In case anyone can see, yes I am posting this at 4.30am UK time.  And no, I don’t feel tired.  I slept for about fifteen hours out of the last twenty-eight or so, which was probably exhaustion from the week, but which has really messed up my sleep pattern now.

I was in the flat by myself for Shabbat (the Sabbath), my family having gone to my soon-to-be-brother-in-law’s auf ruf (call up to the Torah before getting married).  I didn’t go, for various reasons.  I was worried I would be lonely, but I was also worried someone from shul (synagogue) would find out that I was alone and ask me to dinner.  I’m not sure why I was so scared; I was looking forward to having time alone to read, but I was also worried about having to talk to people at dinner.

I wasn’t as lonely as I have been in the past when in the flat by myself over Shabbat.  I read quite a bit, some Torah, much of Doctor Who Magazine and pretty much all of a Batman graphic novel that was quite good, but disturbingly brutal in parts.  (I spent a few years reading a lot of Batman, but have largely stopped recently as I feel in the more recent stories, the content has got too graphic and sadistic.  I mean, it’s about a man who dresses up as a bat, it’s escapism rather than realism, so why include graphic torture scenes?  I suspect the influence of the Christopher Nolan films, which I really like, but which are deeply disturbing in parts.  Anyway, I digress.)

I began to feel lonely and a bit depressed late at night, but I went to bed and hoped everything would be OK.  Unfortunately, as I feared, with no one to wake me, I overslept.  I was woken by my first alarm, but felt too lethargic and perhaps too socially anxious at the thought of going to shul to get up.  I slept through the other two alarms and missed shul completely, getting up around 1.30pm, feeling a bit depressed and very lethargic.  I davened (prayed) a bit and ate a lot and mostly survived a religious OCD scare, but the flat was very cold as I hadn’t set the timer on the heater to come on early enough, although it would not have helped me if I had, as the timer turned out to be broken, running very slow.  I went into bed after seudah (the third meal) to stay warm, but I fell asleep for two hours, by which time Shabbat was long since over and I had slept for fifteen hours out of the last eighteen or so.

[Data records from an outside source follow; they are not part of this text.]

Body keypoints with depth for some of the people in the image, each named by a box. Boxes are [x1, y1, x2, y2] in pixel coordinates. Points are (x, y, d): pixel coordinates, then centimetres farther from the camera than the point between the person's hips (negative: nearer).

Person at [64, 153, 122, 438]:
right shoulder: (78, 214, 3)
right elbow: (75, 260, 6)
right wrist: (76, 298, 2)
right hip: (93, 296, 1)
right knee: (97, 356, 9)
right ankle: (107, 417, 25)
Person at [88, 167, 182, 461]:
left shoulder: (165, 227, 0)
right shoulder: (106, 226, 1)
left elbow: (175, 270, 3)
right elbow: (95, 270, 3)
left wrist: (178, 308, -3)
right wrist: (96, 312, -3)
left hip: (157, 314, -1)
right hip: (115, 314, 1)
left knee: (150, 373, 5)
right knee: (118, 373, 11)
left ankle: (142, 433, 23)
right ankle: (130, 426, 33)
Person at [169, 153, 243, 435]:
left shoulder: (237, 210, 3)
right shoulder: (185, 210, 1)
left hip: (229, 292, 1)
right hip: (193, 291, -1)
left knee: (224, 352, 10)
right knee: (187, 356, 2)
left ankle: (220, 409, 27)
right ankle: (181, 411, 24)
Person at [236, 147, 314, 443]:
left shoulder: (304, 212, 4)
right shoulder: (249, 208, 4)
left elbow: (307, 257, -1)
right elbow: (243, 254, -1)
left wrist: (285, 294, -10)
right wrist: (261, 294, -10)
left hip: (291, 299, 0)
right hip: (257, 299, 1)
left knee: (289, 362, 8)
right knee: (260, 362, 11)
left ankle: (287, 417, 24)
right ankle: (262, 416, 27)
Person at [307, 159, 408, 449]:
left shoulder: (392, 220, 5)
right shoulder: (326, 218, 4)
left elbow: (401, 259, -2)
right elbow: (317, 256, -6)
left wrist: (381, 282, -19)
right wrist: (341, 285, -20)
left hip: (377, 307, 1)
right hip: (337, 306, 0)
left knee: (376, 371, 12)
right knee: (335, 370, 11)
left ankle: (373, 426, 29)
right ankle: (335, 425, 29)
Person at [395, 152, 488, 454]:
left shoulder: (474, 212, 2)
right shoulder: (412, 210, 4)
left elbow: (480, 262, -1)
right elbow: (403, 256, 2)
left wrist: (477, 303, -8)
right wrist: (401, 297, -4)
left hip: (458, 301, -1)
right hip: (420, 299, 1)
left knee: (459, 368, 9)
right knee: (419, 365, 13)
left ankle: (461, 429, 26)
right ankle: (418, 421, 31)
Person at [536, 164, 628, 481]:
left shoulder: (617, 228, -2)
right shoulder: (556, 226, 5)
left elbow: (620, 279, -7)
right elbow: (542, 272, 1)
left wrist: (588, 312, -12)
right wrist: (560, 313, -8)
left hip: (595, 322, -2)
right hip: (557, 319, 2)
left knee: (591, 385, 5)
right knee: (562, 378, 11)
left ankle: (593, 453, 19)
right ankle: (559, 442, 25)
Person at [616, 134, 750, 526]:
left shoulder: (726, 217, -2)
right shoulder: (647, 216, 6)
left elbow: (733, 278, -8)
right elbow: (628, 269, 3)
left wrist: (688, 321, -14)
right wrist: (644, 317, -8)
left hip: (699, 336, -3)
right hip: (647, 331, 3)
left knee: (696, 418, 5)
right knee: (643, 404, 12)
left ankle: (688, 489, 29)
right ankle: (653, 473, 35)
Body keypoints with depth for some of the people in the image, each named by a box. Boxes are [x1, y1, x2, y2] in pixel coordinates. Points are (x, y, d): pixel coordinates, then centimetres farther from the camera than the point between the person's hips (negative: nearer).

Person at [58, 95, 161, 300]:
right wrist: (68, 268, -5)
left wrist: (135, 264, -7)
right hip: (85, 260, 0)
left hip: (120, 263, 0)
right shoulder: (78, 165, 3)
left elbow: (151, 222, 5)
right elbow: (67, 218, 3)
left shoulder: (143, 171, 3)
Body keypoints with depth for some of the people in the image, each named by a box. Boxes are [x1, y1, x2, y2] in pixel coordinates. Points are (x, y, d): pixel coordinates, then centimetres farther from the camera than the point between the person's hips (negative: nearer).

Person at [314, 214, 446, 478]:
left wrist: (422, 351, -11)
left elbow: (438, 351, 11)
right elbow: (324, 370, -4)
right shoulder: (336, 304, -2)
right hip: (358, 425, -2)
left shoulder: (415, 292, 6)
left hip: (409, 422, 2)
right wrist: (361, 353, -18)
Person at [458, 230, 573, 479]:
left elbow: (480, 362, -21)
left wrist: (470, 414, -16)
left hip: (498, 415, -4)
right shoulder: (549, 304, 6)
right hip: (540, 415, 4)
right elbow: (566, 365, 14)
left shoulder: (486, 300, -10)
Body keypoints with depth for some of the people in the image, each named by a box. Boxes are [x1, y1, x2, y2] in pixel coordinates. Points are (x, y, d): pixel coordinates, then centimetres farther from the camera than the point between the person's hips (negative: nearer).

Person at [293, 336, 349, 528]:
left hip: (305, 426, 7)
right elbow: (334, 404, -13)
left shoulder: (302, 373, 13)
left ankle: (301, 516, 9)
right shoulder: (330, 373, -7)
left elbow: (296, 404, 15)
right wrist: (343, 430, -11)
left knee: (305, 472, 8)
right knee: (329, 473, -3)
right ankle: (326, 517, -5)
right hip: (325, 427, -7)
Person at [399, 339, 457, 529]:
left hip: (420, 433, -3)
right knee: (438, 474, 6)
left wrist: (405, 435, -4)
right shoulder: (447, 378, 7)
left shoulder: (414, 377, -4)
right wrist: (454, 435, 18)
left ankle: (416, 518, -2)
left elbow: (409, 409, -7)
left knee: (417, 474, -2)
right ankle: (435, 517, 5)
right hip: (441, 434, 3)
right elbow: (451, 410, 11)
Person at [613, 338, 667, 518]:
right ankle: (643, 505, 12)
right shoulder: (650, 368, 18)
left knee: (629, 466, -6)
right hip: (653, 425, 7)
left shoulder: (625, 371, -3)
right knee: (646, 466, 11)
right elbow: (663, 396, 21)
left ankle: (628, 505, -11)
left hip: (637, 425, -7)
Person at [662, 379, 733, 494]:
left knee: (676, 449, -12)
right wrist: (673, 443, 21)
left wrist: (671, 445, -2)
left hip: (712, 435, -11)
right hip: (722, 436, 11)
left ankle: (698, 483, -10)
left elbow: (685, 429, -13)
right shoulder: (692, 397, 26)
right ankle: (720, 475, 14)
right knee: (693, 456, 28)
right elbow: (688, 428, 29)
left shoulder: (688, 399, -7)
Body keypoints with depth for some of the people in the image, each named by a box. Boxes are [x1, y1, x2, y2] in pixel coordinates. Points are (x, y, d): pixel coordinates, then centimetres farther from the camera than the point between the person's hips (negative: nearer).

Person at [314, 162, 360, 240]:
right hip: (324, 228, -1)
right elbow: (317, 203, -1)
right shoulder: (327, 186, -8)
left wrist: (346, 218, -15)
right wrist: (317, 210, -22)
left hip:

Unsurprisingly, I was not remotely tired by evening.  I didn’t want to waste feeling awake and not particularly depressed, so I did various chores and watched the beginning of the three and a half hour (!!!) documentary on Blade Runner included on the DVD.  I’m in something of a Blade Runner mood at the moment, having in the last few weeks watched the film for the third time, watched the new sequel, Blade Runner 2049, and read the novel it is based on, Do Androids Dream of Electric Sheep? for the fourth time.  It’s possible that, as I’ve mentioned, the parallels and differences between the presentation of empathy in the book and films and my experiences of Asperger’s syndrome and related empathy and socialisation issues are what resonates.

I went to bed at 3.15am, but did not feel at all tired, so I got up again some time after 4.00.  I’m not sure what to do.  I will probably watch more of the documentary and eat some porridge, in the hope that warm milk will make me drowsy.  (I can’t drink milk, I can only eat it with cereal.)